Once more the band thundered forth. Romashov looked almost with hatred at the trombone’s wide, shining mouth, that, with the most cynical indifference, flung out its hoarse, howling notes over the whole of the room. And its fellow-culprit – the poor soldier who, with the full force of his lungs, gave life to the instrument – was with his bulging eyes and blue, swollen cheeks, no less an object of his dislike and disgust.

“Don’t let us quarrel about it. It is likely enough that I am not worthy of a great and real love, but we are not discussing that now. The fact is that you, with your narrow, provincial views and silly vanity, must needs always be surrounded by men dancing attendance on you, so that you may be able to boast about it to your lady friends in what you are pleased to call ‘Society.’ And possibly you think I have not understood the purpose of your ostentatiously familiar manner with me at the regimental soirées, your tender glances, etc., the intimately dictatorial tone you always assume when we are seen together. Yes, precisely the chief object was that people should notice the free-and-easy way in which you treated me.
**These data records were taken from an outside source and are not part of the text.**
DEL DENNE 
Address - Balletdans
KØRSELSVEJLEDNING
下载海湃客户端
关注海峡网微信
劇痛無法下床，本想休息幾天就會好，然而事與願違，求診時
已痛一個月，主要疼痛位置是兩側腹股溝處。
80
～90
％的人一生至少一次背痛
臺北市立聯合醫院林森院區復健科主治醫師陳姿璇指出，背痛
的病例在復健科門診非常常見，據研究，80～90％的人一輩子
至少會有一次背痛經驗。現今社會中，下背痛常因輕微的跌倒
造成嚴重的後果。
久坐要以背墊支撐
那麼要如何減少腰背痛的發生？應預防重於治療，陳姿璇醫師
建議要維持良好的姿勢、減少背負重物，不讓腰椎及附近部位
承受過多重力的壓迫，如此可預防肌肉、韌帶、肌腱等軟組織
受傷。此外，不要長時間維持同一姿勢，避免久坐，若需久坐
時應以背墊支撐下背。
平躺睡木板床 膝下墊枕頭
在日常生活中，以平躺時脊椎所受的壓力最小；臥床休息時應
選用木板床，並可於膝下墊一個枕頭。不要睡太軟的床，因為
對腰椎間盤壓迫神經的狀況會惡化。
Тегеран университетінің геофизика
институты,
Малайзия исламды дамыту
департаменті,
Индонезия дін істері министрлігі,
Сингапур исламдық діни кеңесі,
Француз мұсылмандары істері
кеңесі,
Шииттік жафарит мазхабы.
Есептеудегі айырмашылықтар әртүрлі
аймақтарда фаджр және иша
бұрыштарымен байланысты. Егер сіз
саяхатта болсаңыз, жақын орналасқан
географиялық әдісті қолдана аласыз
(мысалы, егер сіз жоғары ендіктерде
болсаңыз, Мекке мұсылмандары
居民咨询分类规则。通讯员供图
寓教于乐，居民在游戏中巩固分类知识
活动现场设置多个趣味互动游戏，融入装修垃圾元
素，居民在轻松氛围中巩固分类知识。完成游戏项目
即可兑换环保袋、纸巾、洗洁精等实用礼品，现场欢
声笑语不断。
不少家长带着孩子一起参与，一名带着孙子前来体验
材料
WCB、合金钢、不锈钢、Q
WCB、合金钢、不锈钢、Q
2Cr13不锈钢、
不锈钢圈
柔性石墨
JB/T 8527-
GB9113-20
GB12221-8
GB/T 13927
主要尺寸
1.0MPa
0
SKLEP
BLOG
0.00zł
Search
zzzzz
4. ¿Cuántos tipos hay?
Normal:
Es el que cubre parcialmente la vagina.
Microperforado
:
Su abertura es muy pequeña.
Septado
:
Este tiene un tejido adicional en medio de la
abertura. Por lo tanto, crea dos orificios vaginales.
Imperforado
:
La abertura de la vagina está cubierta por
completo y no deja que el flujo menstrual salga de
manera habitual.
Except for this all your game would not have had the slightest meaning, for no real love or affection on my part has ever formed part of your – programme.”

“Even if such had been the case I might well have chosen a better and more worthy object than you,” replied Raisa, in a haughty and scornful tone.
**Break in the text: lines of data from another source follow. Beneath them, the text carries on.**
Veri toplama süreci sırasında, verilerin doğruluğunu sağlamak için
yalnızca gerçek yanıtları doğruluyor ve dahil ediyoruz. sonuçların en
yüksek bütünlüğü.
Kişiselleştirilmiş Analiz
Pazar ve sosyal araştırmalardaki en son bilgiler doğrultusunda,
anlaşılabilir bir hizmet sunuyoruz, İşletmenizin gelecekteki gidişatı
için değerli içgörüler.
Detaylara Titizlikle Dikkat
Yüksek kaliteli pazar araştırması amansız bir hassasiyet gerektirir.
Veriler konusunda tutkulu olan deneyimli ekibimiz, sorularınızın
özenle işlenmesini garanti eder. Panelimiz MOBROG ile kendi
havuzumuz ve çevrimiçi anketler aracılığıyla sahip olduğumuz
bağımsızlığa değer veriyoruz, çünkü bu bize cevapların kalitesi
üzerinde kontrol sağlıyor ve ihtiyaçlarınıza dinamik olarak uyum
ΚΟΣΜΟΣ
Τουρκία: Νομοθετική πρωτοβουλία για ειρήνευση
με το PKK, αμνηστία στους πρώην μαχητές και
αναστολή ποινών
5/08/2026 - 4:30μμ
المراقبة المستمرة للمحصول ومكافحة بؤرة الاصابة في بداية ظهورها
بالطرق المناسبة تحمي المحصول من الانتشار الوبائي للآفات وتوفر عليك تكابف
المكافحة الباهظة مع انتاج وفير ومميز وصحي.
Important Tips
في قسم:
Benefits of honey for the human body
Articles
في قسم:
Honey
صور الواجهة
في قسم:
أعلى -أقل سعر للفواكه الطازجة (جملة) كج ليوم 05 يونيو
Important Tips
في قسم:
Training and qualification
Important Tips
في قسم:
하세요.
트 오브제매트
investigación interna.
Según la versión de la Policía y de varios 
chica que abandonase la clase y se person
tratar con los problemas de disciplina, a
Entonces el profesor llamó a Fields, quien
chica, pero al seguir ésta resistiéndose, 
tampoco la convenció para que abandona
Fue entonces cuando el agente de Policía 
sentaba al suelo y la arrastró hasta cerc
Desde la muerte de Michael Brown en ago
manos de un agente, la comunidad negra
“Such an answer from you is too ridiculous to insult me; for, listen, I repeat once more, your absurd vanity demands that some slave should always be dancing attendance on you. But the years come and go, and the number of your slaves diminishes. Finally, in order not to be entirely without admirers, you are forced to sacrifice your plighted troth, your duties as wife and mother.”

“No; but that’s quite sufficient. You shall most certainly hear from me,” whispered Raisa, in a significant tone and with glittering eyes.
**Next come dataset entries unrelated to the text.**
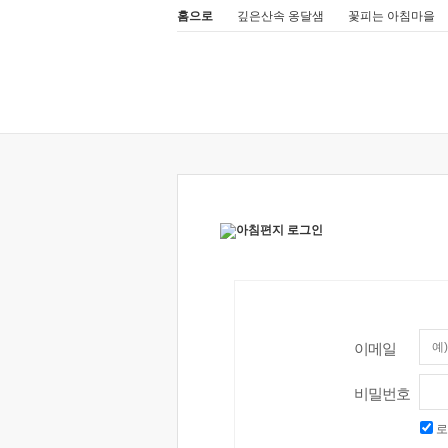
홈으로
깊은산속 옹달샘
꽃피는 아침마을
이메일
비밀번호
로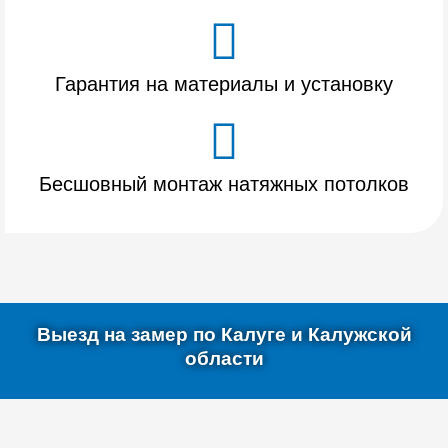
Гарантия на материалы и установку
Бесшовный монтаж натяжных потолков
Выезд на замер по Калуге и Калужской
области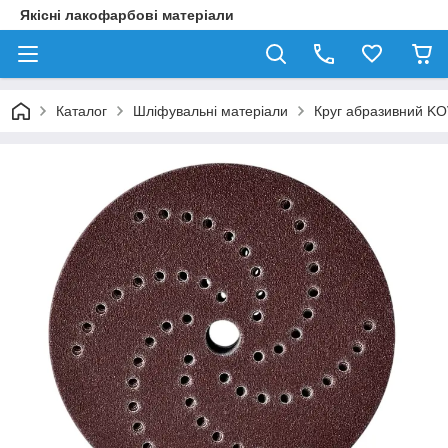
Якісні лакофарбові матеріали
Каталог
Шліфувальні матеріали
Круг абразивний K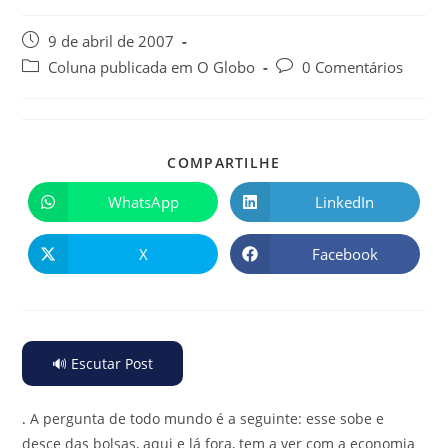
9 de abril de 2007
Coluna publicada em O Globo
0 Comentários
COMPARTILHE
WhatsApp
LinkedIn
X
Facebook
🔊 Escutar Post
.
A pergunta de todo mundo é a seguinte: esse sobe e
desce das bolsas, aqui e lá fora, tem a ver com a economia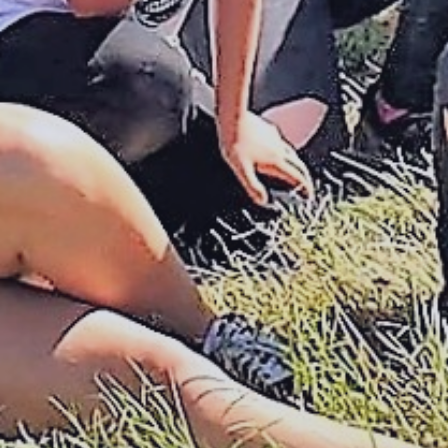
Associations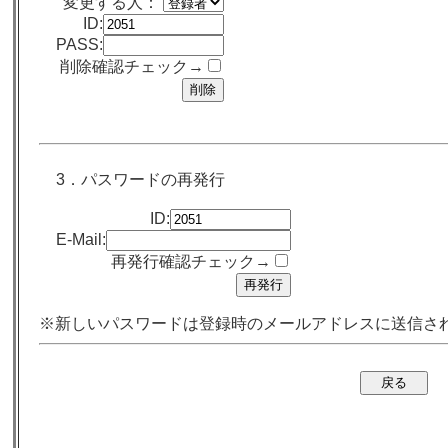
変更する人：
ID:
PASS:
削除確認チェック→
3．パスワードの再発行
ID:
E-Mail:
再発行確認チェック→
※新しいパスワードは登録時のメールアドレスに送信さ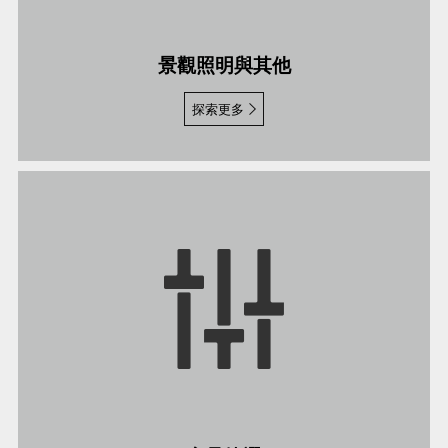
景觀照明與其他
探索更多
At that moment, Captain Peterson came across the room with many absurd skips and shuffles in order to avoid colliding with the dancers. He was a thin, consumptive man with a yellow complexion, bald head, and black eyes, in the warm and moist glance of which lurked treachery and malice. It was said of him that, curiously enough, he was to such an extent infatuated with his wife that he played the part of intimate friend, in an unctuous and sickening way, with all her lovers. It was likewise common knowledge that he had tried by means of acrimonious perfidy and the most vulgar intrigues to be revenged on every single person who had, with joy and relief, turned his back on the fair Raisa’s withered charms.

He smiled from a distance at his wife and Romashov with his bluish, pursed lips.

“Are you dancing, Romashov? Well, how are you, my dear Georgi? Where have you been all this time? My wife and I were so used to your company that we have been quite dull without you.”

“Been awfully busy,” mumbled Romashov.

“Ah, yes, we all know about those military duties,” replied Captain Peterson, with a little insinuating whistle that was directly changed into an amicable smile. His black eyes with their yellow pupils wandered, however, from Raisa to Romashov inquisitively.

“I have an idea that you two have been quarrelling. Why do you both look so cross? What has happened?”

Romashov stood silent whilst he gazed, worried and embarrassed, at Raisa’s skinny, dark, sinewy neck. Raisa answered promptly, with the easy insolence she invariably displayed when lying:

“Yuri Alexievich is playing the philosopher. He declares that dancing is both stupid and ridiculous, and that he has seen his best days.”

“And yet he dances?” replied the Captain, with a quick, snake-like glance at Romashov. “Dance away, my children, and don’t let me disturb you.”